Brian Beutler and Christina Bellantoni report on the Senate Republican caucus’ sudden change of heart on financial reform.

04.21.10 | 4:46 pm
ChickenCare Goes Viral

Perhaps inevitably, as you can see in the picture at the left, a progressive group has now created a special ChickenCare dance remix of senate candidate Sue Lowden’s proposal to bring down health care costs by adopting a barter economy in medical care.

A bit more seriously though, this does put the Nevada senate race into a certain clarifying perspective. The Health Care Reform bill wasn’t Harry Reid’s bill — ideas and strategy from lots of people went into it. And many people had endless criticisms of how he managed the process over the course of 2009 and 2010. At the end of the day, though, it passed. The Senate is where it happened. And Reid was central to the entire thing. That is an historic accomplishment. If his career in politics ends in January, his place in history will be secure.

So on the one side you have Harry Reid, a key architect of comprehensive Health Care Reform, the product of decades of activism, in all its messiness and policy complexity.

And on the other you have Sue Lowden, who thinks bartering livestock and other commodities for health care services from doctors is a way to rein in spiraling health care costs. (If you think that’s an exaggeration, take a minute and watch this video.) There’s no end of comedic possibilities thinking through the logistical and logical difficulties of managing co-pays and long-term care and drug costs in chickens and other barter payment.
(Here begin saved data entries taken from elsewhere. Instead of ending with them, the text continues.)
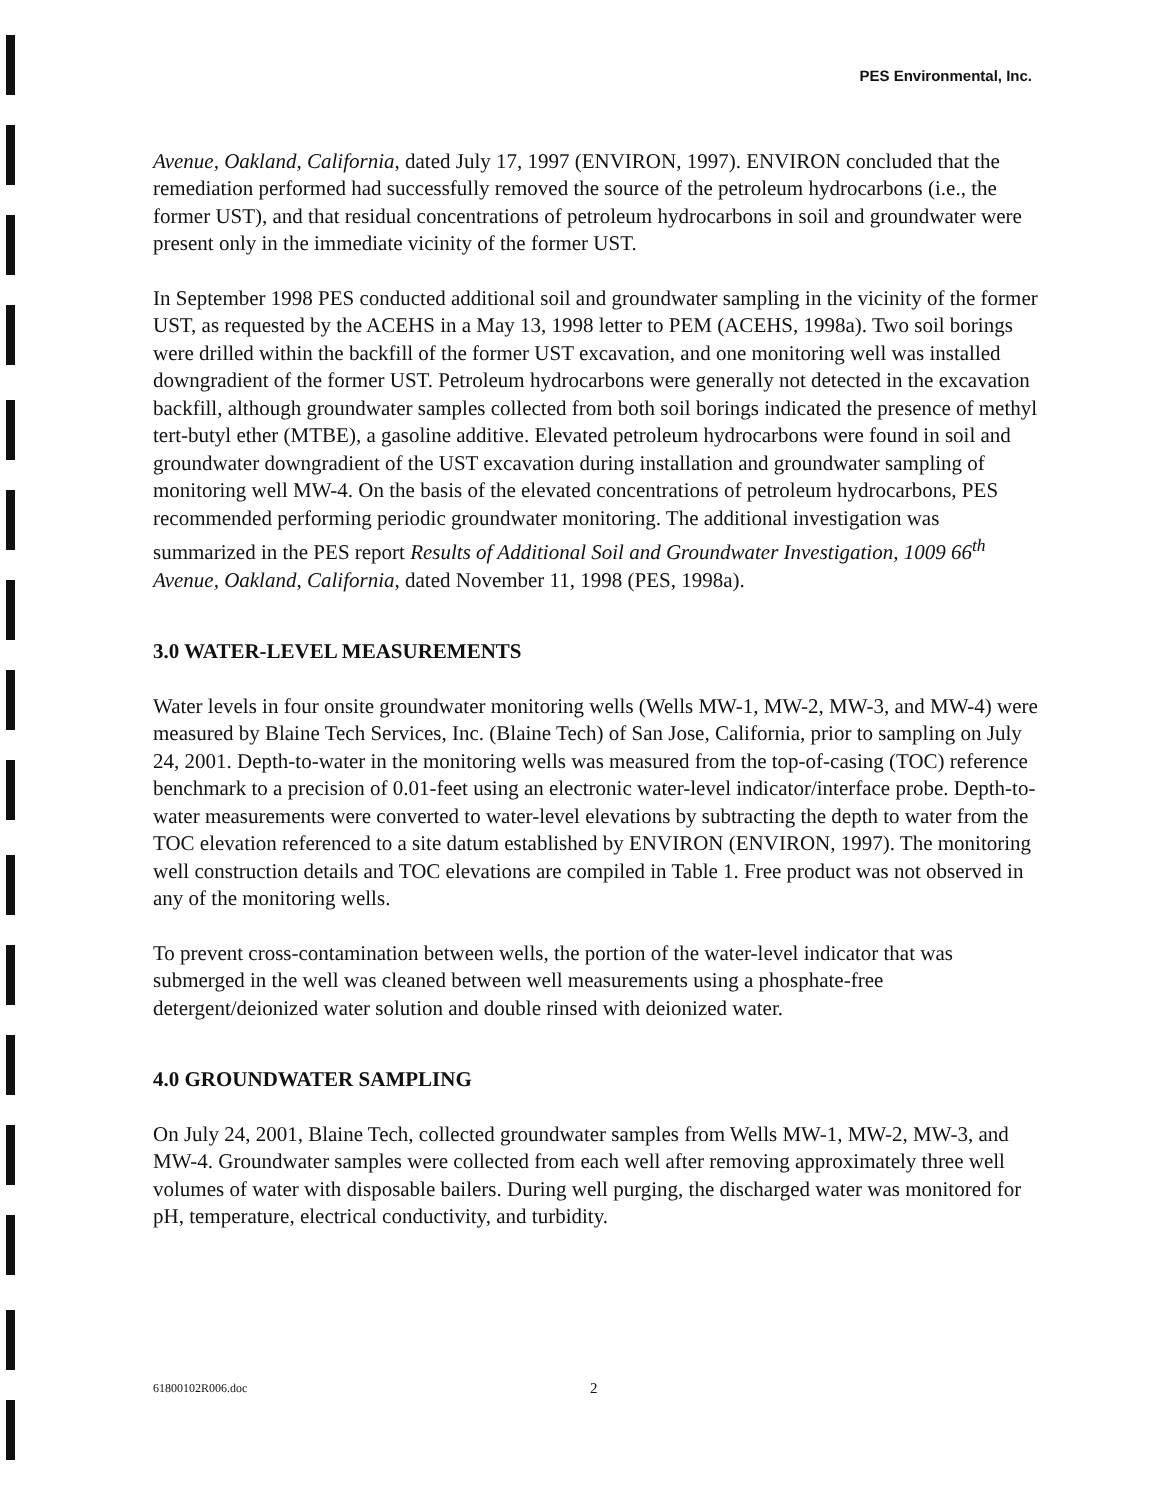PES Environmental, Inc.
Avenue, Oakland, California, dated July 17, 1997 (ENVIRON, 1997). ENVIRON concluded that the remediation performed had successfully removed the source of the petroleum hydrocarbons (i.e., the former UST), and that residual concentrations of petroleum hydrocarbons in soil and groundwater were present only in the immediate vicinity of the former UST.
In September 1998 PES conducted additional soil and groundwater sampling in the vicinity of the former UST, as requested by the ACEHS in a May 13, 1998 letter to PEM (ACEHS, 1998a). Two soil borings were drilled within the backfill of the former UST excavation, and one monitoring well was installed downgradient of the former UST. Petroleum hydrocarbons were generally not detected in the excavation backfill, although groundwater samples collected from both soil borings indicated the presence of methyl tert-butyl ether (MTBE), a gasoline additive. Elevated petroleum hydrocarbons were found in soil and groundwater downgradient of the UST excavation during installation and groundwater sampling of monitoring well MW-4. On the basis of the elevated concentrations of petroleum hydrocarbons, PES recommended performing periodic groundwater monitoring. The additional investigation was summarized in the PES report Results of Additional Soil and Groundwater Investigation, 1009 66<sup>th</sup> Avenue, Oakland, California, dated November 11, 1998 (PES, 1998a).
3.0 WATER-LEVEL MEASUREMENTS
Water levels in four onsite groundwater monitoring wells (Wells MW-1, MW-2, MW-3, and MW-4) were measured by Blaine Tech Services, Inc. (Blaine Tech) of San Jose, California, prior to sampling on July 24, 2001. Depth-to-water in the monitoring wells was measured from the top-of-casing (TOC) reference benchmark to a precision of 0.01-feet using an electronic water-level indicator/interface probe. Depth-to-water measurements were converted to water-level elevations by subtracting the depth to water from the TOC elevation referenced to a site datum established by ENVIRON (ENVIRON, 1997). The monitoring well construction details and TOC elevations are compiled in Table 1. Free product was not observed in any of the monitoring wells.
To prevent cross-contamination between wells, the portion of the water-level indicator that was submerged in the well was cleaned between well measurements using a phosphate-free detergent/deionized water solution and double rinsed with deionized water.
4.0 GROUNDWATER SAMPLING
On July 24, 2001, Blaine Tech, collected groundwater samples from Wells MW-1, MW-2, MW-3, and MW-4. Groundwater samples were collected from each well after removing approximately three well volumes of water with disposable bailers. During well purging, the discharged water was monitored for pH, temperature, electrical conductivity, and turbidity.
61800102R006.doc 2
But step back and give it a serious look and … well, this is this woman’s take on confronting medical inflation. It’s funny and also sad. But as a contrast it’s stark and painful.

Seriously, think about it for a minute.

04.22.10 | 5:17 am
TPMDC Morning Roundup

Obama makes his case for financial reform in Manhattan this morning. That and the day’s other political news in the TPMDC Morning Roundup.

04.22.10 | 6:09 am
Tories-Come-Lately

Jon Stewart schools the Brits on how democratic elections should really work. Watch.

04.22.10 | 6:16 am
Pataki Goes Full Tea Party

Former New York Gov. George Pataki (R) spent 2009 mainly keeping it real. And since he seems to harbor presidential ambitions we figured that his angle would be to hang back, maintain his generally moderate image and bank on being on hand as a moderate option if the Tea Party right overplays its hand and the economy is humming along by 2011.
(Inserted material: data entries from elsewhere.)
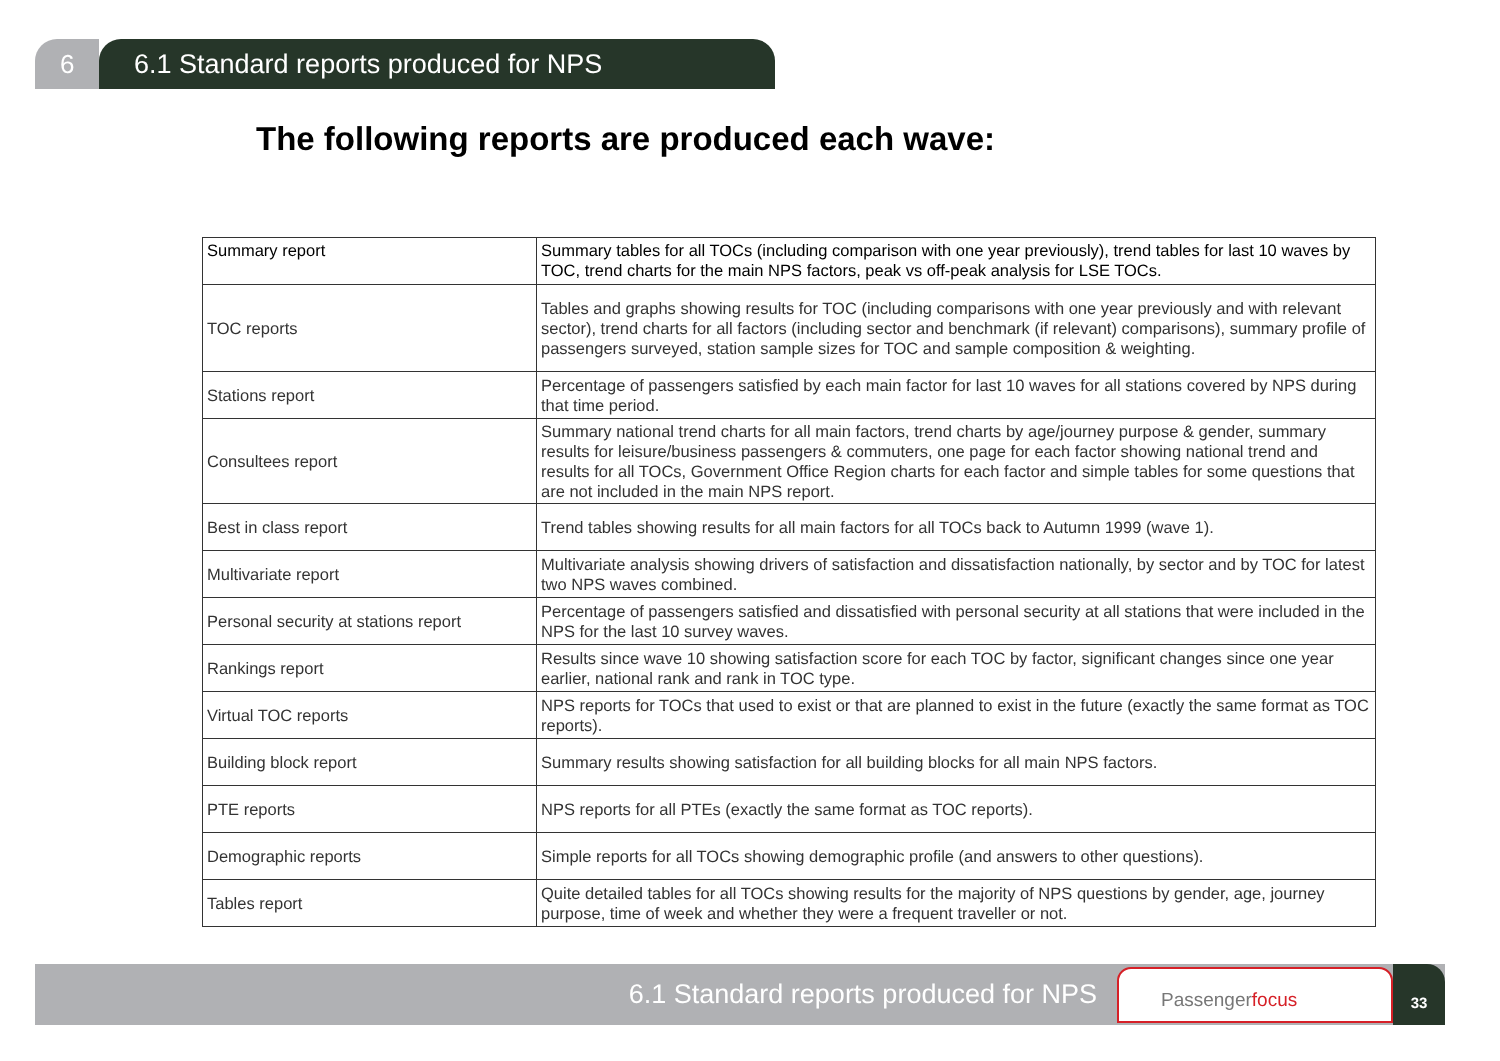6 6.1 Standard reports produced for NPS
The following reports are produced each wave:
| Summary report | Summary tables for all TOCs (including comparison with one year previously), trend tables for last 10 waves by TOC, trend charts for the main NPS factors, peak vs off-peak analysis for LSE TOCs. |
| TOC reports | Tables and graphs showing results for TOC (including comparisons with one year previously and with relevant sector), trend charts for all factors (including sector and benchmark (if relevant) comparisons), summary profile of passengers surveyed, station sample sizes for TOC and sample composition & weighting. |
| Stations report | Percentage of passengers satisfied by each main factor for last 10 waves for all stations covered by NPS during that time period. |
| Consultees report | Summary national trend charts for all main factors, trend charts by age/journey purpose & gender, summary results for leisure/business passengers & commuters, one page for each factor showing national trend and results for all TOCs, Government Office Region charts for each factor and simple tables for some questions that are not included in the main NPS report. |
| Best in class report | Trend tables showing results for all main factors for all TOCs back to Autumn 1999 (wave 1). |
| Multivariate report | Multivariate analysis showing drivers of satisfaction and dissatisfaction nationally, by sector and by TOC for latest two NPS waves combined. |
| Personal security at stations report | Percentage of passengers satisfied and dissatisfied with personal security at all stations that were included in the NPS for the last 10 survey waves. |
| Rankings report | Results since wave 10 showing satisfaction score for each TOC by factor, significant changes since one year earlier, national rank and rank in TOC type. |
| Virtual TOC reports | NPS reports for TOCs that used to exist or that are planned to exist in the future (exactly the same format as TOC reports). |
| Building block report | Summary results showing satisfaction for all building blocks for all main NPS factors. |
| PTE reports | NPS reports for all PTEs (exactly the same format as TOC reports). |
| Demographic reports | Simple reports for all TOCs showing demographic profile (and answers to other questions). |
| Tables report | Quite detailed tables for all TOCs showing results for the majority of NPS questions by gender, age, journey purpose, time of week and whether they were a frequent traveller or not. |
6.1 Standard reports produced for NPS
Passengerfocus
33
But I guess that’s not his plan after all. Our Rachel Slajda noticed that out of the blue he’s roared back in full Tea Party mode heading up a new Repeal HCR group looking to collect a million email addresses to repeal “ObamaCare”.

04.22.10 | 6:27 am
You Can Take The Boy Out Of Missouri …

Thor Hearne, the GOP election lawyer in St. Louis who became a TPM fave in the mid-oughts with his euphemistically named American Center for Voting Rights — which was actually a nationwide Republican voter-suppression effort — went to ground after the U.S. attorneys scandal blew up and the spotlight focused on Republicans’ bogus voter fraud charges.

But now he’s popped up back up again, practicing law in Washington, D.C., though his heart is still in Missouri. Back home, the state attorney general is a Democrat and has refused to join in the bailout of GOP lawyers going on in many states, otherwise known as suing to get health care reform overturned on constitutional grounds. So Lt. Gov. Peter Kinder, a Republican with gubernatorial ambitions, has taken it upon himself, since like most lieutenant governors he doesn’t have much else going on, to start raising private money to hire a lawyer to represent the state so Missouri Republican lawyers won’t be left out of the legal fee bonanza.

And who does Kinder turn to to handle the case? Thor Hearne, of course.